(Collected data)
*** Block opens ***

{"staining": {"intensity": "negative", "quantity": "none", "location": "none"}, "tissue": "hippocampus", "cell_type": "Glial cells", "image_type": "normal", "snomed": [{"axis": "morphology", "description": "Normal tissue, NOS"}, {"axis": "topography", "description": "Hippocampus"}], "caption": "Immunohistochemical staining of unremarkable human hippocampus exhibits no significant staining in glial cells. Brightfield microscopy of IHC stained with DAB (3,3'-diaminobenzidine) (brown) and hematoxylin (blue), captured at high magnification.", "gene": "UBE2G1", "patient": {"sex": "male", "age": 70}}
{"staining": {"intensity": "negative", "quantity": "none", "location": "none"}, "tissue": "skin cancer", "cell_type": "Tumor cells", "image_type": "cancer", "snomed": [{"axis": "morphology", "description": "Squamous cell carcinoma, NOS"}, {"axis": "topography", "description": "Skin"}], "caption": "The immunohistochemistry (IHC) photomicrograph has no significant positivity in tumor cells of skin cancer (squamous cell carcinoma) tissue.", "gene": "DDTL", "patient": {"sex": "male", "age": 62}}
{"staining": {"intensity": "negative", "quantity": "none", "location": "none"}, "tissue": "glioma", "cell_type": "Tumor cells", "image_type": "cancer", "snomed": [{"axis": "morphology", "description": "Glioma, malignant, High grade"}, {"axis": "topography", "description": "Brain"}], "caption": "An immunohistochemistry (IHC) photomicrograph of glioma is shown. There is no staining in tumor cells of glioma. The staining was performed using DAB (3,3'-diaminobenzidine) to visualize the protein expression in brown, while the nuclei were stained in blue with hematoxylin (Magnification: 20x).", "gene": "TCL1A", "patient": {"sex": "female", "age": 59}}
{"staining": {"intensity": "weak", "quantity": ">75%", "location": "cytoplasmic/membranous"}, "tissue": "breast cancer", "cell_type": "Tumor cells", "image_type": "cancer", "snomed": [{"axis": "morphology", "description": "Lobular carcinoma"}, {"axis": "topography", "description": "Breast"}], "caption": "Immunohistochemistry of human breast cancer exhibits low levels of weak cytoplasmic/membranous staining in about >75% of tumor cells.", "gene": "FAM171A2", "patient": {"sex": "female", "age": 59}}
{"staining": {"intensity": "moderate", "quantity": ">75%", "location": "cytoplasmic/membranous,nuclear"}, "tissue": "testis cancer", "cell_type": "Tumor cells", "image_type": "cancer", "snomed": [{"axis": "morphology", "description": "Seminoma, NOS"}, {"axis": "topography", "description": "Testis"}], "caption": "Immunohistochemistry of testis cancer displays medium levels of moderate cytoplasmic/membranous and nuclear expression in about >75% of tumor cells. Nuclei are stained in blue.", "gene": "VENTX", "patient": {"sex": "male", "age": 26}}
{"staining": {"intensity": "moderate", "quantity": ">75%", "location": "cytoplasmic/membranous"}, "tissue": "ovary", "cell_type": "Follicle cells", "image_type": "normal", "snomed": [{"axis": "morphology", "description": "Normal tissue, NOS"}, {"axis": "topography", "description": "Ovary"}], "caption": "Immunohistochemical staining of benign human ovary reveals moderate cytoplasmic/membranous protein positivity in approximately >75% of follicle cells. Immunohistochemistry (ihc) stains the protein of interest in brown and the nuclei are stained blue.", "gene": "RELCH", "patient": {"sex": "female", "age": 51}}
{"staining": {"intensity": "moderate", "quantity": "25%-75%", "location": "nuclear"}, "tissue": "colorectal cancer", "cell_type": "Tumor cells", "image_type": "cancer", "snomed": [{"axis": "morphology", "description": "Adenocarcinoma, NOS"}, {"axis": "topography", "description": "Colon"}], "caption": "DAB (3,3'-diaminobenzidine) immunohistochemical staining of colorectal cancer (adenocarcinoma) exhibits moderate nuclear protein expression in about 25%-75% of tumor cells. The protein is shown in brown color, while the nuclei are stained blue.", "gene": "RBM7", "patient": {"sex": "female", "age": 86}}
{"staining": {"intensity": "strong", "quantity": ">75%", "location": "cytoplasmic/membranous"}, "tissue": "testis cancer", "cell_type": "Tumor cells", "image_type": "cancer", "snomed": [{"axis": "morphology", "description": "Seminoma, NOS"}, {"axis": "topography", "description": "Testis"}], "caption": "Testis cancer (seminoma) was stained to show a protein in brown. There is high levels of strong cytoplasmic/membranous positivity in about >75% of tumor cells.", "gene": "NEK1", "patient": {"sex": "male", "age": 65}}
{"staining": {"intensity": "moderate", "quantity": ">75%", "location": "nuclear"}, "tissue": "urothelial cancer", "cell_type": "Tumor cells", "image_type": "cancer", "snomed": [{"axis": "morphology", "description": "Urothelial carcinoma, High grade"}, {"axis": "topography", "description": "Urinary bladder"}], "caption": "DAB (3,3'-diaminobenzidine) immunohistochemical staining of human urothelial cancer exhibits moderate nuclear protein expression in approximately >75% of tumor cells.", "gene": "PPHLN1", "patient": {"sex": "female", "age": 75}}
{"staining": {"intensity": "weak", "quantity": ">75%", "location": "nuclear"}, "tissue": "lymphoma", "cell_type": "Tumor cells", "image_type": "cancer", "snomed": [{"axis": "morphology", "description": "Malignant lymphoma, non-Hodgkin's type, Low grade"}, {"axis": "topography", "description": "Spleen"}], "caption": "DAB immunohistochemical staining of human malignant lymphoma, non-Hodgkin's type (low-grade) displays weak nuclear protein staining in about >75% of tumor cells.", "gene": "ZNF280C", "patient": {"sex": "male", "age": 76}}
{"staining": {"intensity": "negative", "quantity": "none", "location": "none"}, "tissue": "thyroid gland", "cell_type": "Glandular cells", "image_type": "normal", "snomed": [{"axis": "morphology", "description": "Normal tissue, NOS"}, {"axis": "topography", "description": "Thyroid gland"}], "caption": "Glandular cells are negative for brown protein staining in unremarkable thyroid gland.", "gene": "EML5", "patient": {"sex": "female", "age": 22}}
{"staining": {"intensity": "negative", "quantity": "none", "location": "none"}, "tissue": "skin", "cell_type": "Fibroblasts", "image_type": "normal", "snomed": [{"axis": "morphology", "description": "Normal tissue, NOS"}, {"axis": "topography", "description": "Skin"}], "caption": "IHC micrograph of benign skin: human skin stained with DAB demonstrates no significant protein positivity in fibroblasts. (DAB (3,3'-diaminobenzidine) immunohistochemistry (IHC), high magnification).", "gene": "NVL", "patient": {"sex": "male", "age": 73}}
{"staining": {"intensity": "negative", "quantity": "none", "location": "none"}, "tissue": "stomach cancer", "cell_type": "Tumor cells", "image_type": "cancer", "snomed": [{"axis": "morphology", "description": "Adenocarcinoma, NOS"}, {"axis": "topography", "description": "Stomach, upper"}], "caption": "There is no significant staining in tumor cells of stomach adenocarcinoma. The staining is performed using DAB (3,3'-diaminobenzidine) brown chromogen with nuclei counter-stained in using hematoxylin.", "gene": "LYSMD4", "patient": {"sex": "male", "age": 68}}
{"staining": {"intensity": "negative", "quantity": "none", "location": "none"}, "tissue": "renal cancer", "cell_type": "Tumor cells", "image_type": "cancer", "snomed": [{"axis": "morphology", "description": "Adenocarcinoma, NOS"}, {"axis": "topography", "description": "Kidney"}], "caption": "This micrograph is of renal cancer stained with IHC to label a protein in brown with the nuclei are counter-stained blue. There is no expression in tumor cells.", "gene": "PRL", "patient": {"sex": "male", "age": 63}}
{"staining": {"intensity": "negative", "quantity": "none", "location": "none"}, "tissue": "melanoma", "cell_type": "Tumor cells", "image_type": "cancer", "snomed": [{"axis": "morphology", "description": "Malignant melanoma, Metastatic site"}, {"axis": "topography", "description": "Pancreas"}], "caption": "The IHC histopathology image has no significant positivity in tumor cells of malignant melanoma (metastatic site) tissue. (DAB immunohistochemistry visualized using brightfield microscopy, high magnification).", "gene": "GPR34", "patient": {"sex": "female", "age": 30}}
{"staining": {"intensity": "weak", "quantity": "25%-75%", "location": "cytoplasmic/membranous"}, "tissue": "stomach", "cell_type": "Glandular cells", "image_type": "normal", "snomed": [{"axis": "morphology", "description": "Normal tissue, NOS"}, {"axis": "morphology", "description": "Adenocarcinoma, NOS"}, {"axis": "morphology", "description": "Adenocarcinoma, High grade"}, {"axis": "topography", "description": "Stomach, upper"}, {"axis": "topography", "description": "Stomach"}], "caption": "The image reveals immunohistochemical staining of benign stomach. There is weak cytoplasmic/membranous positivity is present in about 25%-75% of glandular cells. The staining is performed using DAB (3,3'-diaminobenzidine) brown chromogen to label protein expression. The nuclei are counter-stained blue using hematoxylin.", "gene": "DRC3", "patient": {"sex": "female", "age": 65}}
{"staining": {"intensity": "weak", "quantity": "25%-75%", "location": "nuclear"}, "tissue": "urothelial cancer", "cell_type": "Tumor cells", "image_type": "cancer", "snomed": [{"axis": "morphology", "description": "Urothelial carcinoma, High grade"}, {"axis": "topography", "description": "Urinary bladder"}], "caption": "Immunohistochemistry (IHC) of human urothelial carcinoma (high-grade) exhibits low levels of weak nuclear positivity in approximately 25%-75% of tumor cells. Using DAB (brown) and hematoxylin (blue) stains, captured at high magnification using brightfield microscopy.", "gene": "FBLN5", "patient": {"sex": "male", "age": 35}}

*** Block closes ***

• **ASSIGNMENT**
Each line in the data that holds the word "upper" must be copied.

• **SOLUTION TO THE PROBLEM**
{"staining": {"intensity": "negative", "quantity": "none", "location": "none"}, "tissue": "stomach cancer", "cell_type": "Tumor cells", "image_type": "cancer", "snomed": [{"axis": "morphology", "description": "Adenocarcinoma, NOS"}, {"axis": "topography", "description": "Stomach, upper"}], "caption": "There is no significant staining in tumor cells of stomach adenocarcinoma. The staining is performed using DAB (3,3'-diaminobenzidine) brown chromogen with nuclei counter-stained in using hematoxylin.", "gene": "LYSMD4", "patient": {"sex": "male", "age": 68}}
{"staining": {"intensity": "weak", "quantity": "25%-75%", "location": "cytoplasmic/membranous"}, "tissue": "stomach", "cell_type": "Glandular cells", "image_type": "normal", "snomed": [{"axis": "morphology", "description": "Normal tissue, NOS"}, {"axis": "morphology", "description": "Adenocarcinoma, NOS"}, {"axis": "morphology", "description": "Adenocarcinoma, High grade"}, {"axis": "topography", "description": "Stomach, upper"}, {"axis": "topography", "description": "Stomach"}], "caption": "The image reveals immunohistochemical staining of benign stomach. There is weak cytoplasmic/membranous positivity is present in about 25%-75% of glandular cells. The staining is performed using DAB (3,3'-diaminobenzidine) brown chromogen to label protein expression. The nuclei are counter-stained blue using hematoxylin.", "gene": "DRC3", "patient": {"sex": "female", "age": 65}}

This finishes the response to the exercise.